An acute necrotising enteropathy associated with adherent bacteria was identified on histopathology of the intestines from four-day-old scouring piglets. A beta haemolytic E coli, which was poly A negative and poly B positive was isolated from the intestinal contents. On histopathology, the intestines showed acute enteropathy with abundant bacterial attachment to villi in the mid-jejunum and ileum. Many of the villi were undergoing necrosis and epithelial loss. None of the sections showed any evidence of colostrum in lacteals.

Respiratory tract conditions

Pandemic (H1N1) 2009 virus was detected in the lung of a six-week-old weaner. Coughing was reported in two pens of pigs which were on the unit for seven days. The morbidity was 25 per cent with zero mortality. There was deep purple consolidation of the apical and middle lobes of the lungs. The pleural surfaces of the diaphragmatic lobes of the lungs were petechiated and the lungs were moderately congested.
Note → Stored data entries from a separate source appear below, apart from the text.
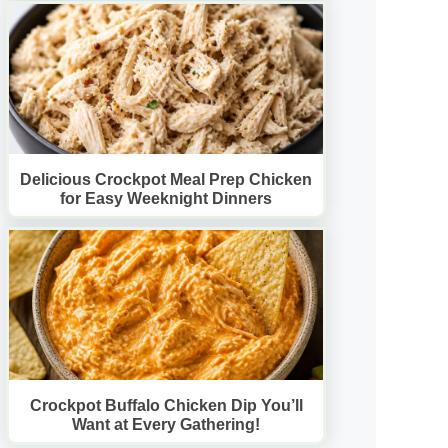
Delicious Crockpot Meal Prep Chicken
for Easy Weeknight Dinners
Crockpot Buffalo Chicken Dip You’ll
Want at Every Gathering!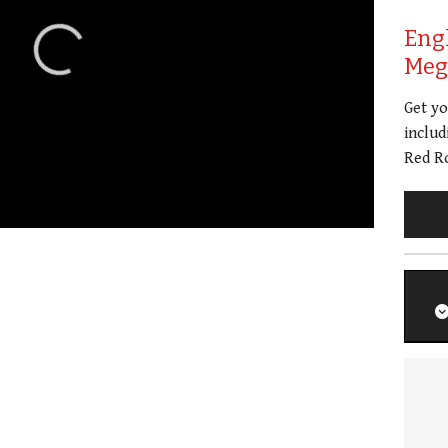
Eng
Meg 
Get y
includ
Red Ro
01:21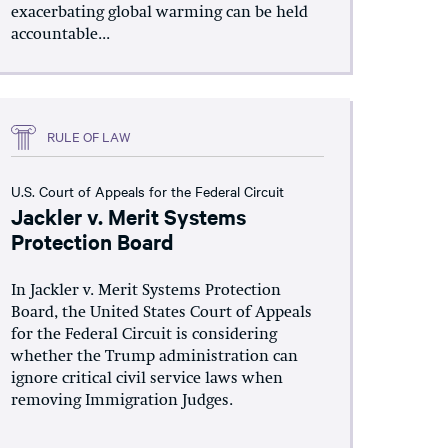
exacerbating global warming can be held
accountable...
RULE OF LAW
U.S. Court of Appeals for the Federal Circuit
Jackler v. Merit Systems
Protection Board
In Jackler v. Merit Systems Protection
Board, the United States Court of Appeals
for the Federal Circuit is considering
whether the Trump administration can
ignore critical civil service laws when
removing Immigration Judges.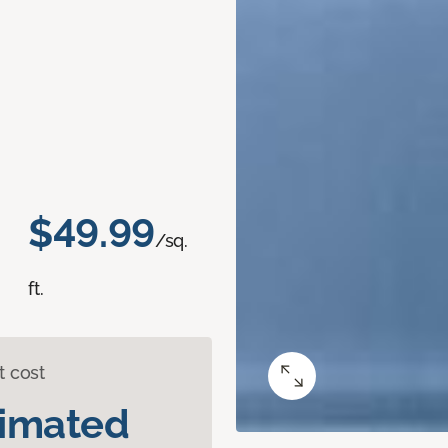
$49.99
/sq.
ft.
t cost
timated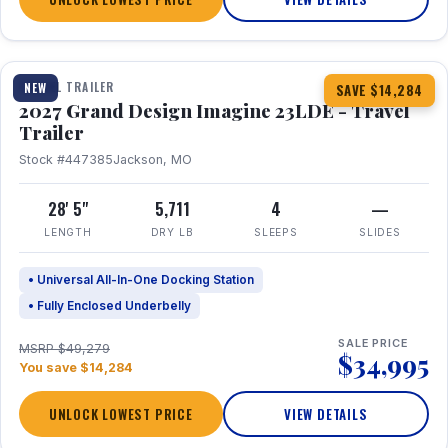
1 / 16
TRAVEL TRAILER
NEW
SAVE $14,284
2027 Grand Design Imagine 23LDE - Travel
Trailer
Stock #447385
Jackson, MO
28' 5"
5,711
4
—
LENGTH
DRY LB
SLEEPS
SLIDES
• Universal All-In-One Docking Station
• Fully Enclosed Underbelly
SALE PRICE
MSRP $49,279
$34,995
You save $14,284
UNLOCK LOWEST PRICE
VIEW DETAILS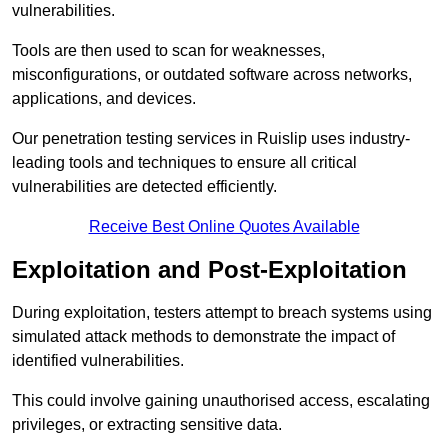
vulnerabilities.
Tools are then used to scan for weaknesses,
misconfigurations, or outdated software across networks,
applications, and devices.
Our penetration testing services in Ruislip uses industry-
leading tools and techniques to ensure all critical
vulnerabilities are detected efficiently.
Receive Best Online Quotes Available
Exploitation and Post-Exploitation
During exploitation, testers attempt to breach systems using
simulated attack methods to demonstrate the impact of
identified vulnerabilities.
This could involve gaining unauthorised access, escalating
privileges, or extracting sensitive data.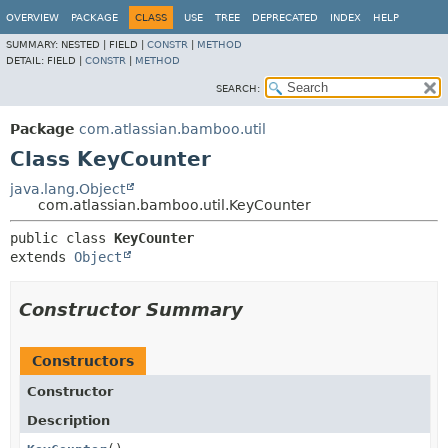
View cookie preferences
OVERVIEW
PACKAGE
CLASS
USE
TREE
DEPRECATED
INDEX
HELP
SUMMARY:
NESTED |
FIELD |
CONSTR
|
METHOD
DETAIL:
FIELD |
CONSTR
|
METHOD
SEARCH:
Package
com.atlassian.bamboo.util
Class KeyCounter
java.lang.Object
com.atlassian.bamboo.util.KeyCounter
public class 
KeyCounter
extends 
Object
Constructor Summary
Constructors
Constructor
Description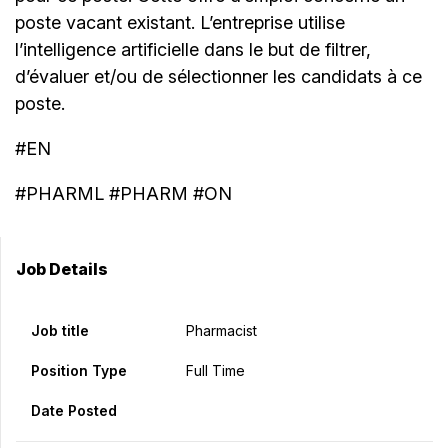
poste vacant existant. L’entreprise utilise
l’intelligence artificielle dans le but de filtrer,
d’évaluer et/ou de sélectionner les candidats à ce
poste.
#EN
#PHARML #PHARM #ON
Job Details
Job title
Pharmacist
Position Type
Full Time
Date Posted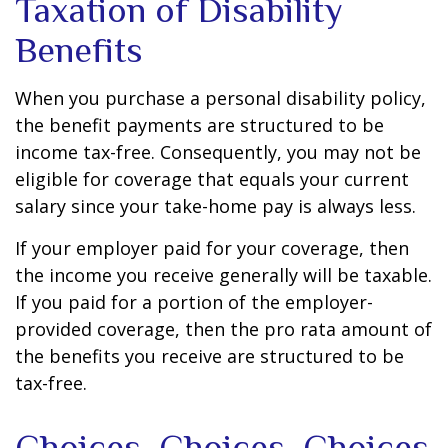
Taxation of Disability
Benefits
When you purchase a personal disability policy,
the benefit payments are structured to be
income tax-free. Consequently, you may not be
eligible for coverage that equals your current
salary since your take-home pay is always less.
If your employer paid for your coverage, then
the income you receive generally will be taxable.
If you paid for a portion of the employer-
provided coverage, then the pro rata amount of
the benefits you receive are structured to be
tax-free.
Choices, Choices, Choices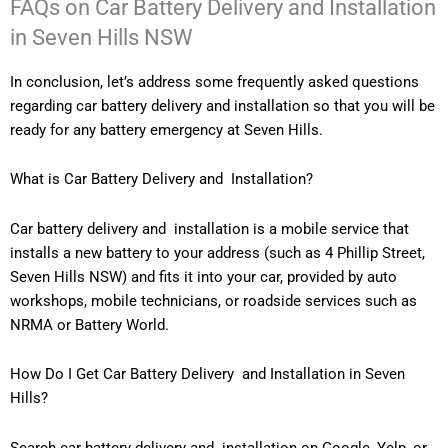
FAQs on Car Battery Delivery and Installation
in Seven Hills NSW
In conclusion, let’s address some frequently asked questions
regarding car battery delivery and installation so that you will be
ready for any battery emergency at Seven Hills.
What is Car Battery Delivery and Installation?
Car battery delivery and installation is a mobile service that
installs a new battery to your address (such as 4 Phillip Street,
Seven Hills NSW) and fits it into your car, provided by auto
workshops, mobile technicians, or roadside services such as
NRMA or Battery World.
How Do I Get Car Battery Delivery and Installation in Seven
Hills?
Search car battery delivery and installation on Google, Yelp, or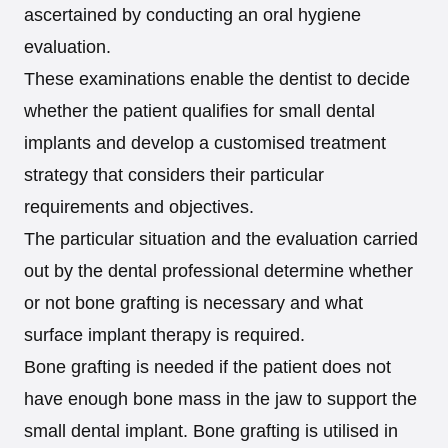
ascertained by conducting an oral hygiene
evaluation.
These examinations enable the dentist to decide
whether the patient qualifies for small dental
implants and develop a customised treatment
strategy that considers their particular
requirements and objectives.
The particular situation and the evaluation carried
out by the dental professional determine whether
or not bone grafting is necessary and what
surface implant therapy is required.
Bone grafting is needed if the patient does not
have enough bone mass in the jaw to support the
small dental implant. Bone grafting is utilised in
Pneumonia due to Pasteurella multocida was diagnosed in two 20-week-old finishers reported to have acute onset, severe respiratory signs. In one pig the lungs had severe generalised congestion and oedema, with widespread yellow fibrin exudates over the diaphragmatic surfaces and margins of the lobes. There was hepatisation of the apical, cardiac and intermediate lobes.  There were severe ecchymotic haemorrhages on the external surface of the pericardium. The lung pathology in the second pig was very similar to that seen in a case of swine influenza due to pandemic H1N1 (2009 virus). However no influenza A RNA was detected by PCR from the lungs from either pig. Profuse growths of Pasteurella multocida were obtained from the lungs of both pigs.

Locomotor diseases

Two 13-week-old gilts were submitted to investigate the cause of lameness affecting about five per cent of the pigs. One gilt had excess bloody synovial fluid in both stifles and in the right hock. The synoviae of the stifles were hyperaemic. Mycoplasma hyosynoviae was detected in the synovial fluid from this case. The other pig had excess bloody synovial fluid in both stifles but only Mycoplasma flocculare was detected in its joints.
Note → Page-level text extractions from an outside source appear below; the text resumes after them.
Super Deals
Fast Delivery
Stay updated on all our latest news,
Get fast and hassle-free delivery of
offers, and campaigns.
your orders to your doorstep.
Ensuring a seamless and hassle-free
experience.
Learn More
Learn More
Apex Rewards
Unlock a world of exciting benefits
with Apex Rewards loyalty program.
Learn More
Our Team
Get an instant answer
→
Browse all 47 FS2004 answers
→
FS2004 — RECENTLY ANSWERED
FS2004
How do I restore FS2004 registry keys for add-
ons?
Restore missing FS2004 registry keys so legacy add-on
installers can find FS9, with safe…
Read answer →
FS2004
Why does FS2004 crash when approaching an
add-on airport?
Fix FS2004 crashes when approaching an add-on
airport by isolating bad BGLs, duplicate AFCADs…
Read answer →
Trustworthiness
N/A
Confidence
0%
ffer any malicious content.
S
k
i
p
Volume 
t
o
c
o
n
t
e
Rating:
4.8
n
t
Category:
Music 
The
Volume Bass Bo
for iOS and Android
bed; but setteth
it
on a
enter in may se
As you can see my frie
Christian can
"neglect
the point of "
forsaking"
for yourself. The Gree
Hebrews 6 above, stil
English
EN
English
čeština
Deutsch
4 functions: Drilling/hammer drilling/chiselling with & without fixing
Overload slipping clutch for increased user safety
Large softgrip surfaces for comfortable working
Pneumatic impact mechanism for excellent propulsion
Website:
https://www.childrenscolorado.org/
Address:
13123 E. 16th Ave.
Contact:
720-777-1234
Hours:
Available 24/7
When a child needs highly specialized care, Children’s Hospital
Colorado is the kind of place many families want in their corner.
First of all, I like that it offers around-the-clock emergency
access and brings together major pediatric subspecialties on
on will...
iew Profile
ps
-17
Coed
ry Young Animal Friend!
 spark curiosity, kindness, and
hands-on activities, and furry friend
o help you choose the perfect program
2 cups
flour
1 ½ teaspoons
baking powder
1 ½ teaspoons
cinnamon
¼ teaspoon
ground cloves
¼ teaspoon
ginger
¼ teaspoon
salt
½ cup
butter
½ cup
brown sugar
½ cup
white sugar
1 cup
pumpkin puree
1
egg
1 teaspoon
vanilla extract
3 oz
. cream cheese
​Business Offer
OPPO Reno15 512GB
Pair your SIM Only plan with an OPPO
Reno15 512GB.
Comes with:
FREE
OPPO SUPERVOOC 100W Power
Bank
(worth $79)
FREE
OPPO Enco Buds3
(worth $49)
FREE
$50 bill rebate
Gross pathological changes suggestive of osteochondrosis were suspected as the cause of lameness in 35-week-old gilts. There was thinning, and in some cases distortion, of the articular cartilage of the joints in fore and hind limbs of one gilt. The hip, stifle, hock and elbow joints were particularly affected. In most cases there were minimal associated changes in the periarticular tissues. However, in the case of the hock joints, the synovial membranes were thickened and there was excess bloody synovial fluid. A second gilt had similar, but milder, gross changes with less obvious thinning of articular cartilages and no periarticular reactions or synovitis. No bacteria or Mycoplasma species were isolated in cultures. Histopathology confirmed articular-epiphyseal cartilage changes consistent with osteochondrosis.